■ Exercise prompt
Reproduce every line of the records below word for word, keeping their original order.

■ Source material
**********

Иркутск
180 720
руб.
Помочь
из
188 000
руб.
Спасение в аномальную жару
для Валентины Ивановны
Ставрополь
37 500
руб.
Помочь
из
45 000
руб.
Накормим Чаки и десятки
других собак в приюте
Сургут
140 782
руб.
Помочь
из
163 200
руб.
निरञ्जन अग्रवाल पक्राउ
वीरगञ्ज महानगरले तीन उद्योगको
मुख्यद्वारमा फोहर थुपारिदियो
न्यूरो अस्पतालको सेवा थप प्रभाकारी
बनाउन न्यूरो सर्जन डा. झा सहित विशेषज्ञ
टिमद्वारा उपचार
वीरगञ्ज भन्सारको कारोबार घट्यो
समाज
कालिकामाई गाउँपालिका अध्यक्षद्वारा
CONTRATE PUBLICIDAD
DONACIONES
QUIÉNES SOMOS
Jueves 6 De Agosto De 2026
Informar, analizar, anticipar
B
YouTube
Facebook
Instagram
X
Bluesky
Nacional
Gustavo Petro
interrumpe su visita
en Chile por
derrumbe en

**********

■ Exercise result
Иркутск
180 720
руб.
Помочь
из
188 000
руб.
Спасение в аномальную жару
для Валентины Ивановны
Ставрополь
37 500
руб.
Помочь
из
45 000
руб.
Накормим Чаки и десятки
других собак в приюте
Сургут
140 782
руб.
Помочь
из
163 200
руб.
निरञ्जन अग्रवाल पक्राउ
वीरगञ्ज महानगरले तीन उद्योगको
मुख्यद्वारमा फोहर थुपारिदियो
न्यूरो अस्पतालको सेवा थप प्रभाकारी
बनाउन न्यूरो सर्जन डा. झा सहित विशेषज्ञ
टिमद्वारा उपचार
वीरगञ्ज भन्सारको कारोबार घट्यो
समाज
कालिकामाई गाउँपालिका अध्यक्षद्वारा
CONTRATE PUBLICIDAD
DONACIONES
QUIÉNES SOMOS
Jueves 6 De Agosto De 2026
Informar, analizar, anticipar
B
YouTube
Facebook
Instagram
X
Bluesky
Nacional
Gustavo Petro
interrumpe su visita
en Chile por
derrumbe en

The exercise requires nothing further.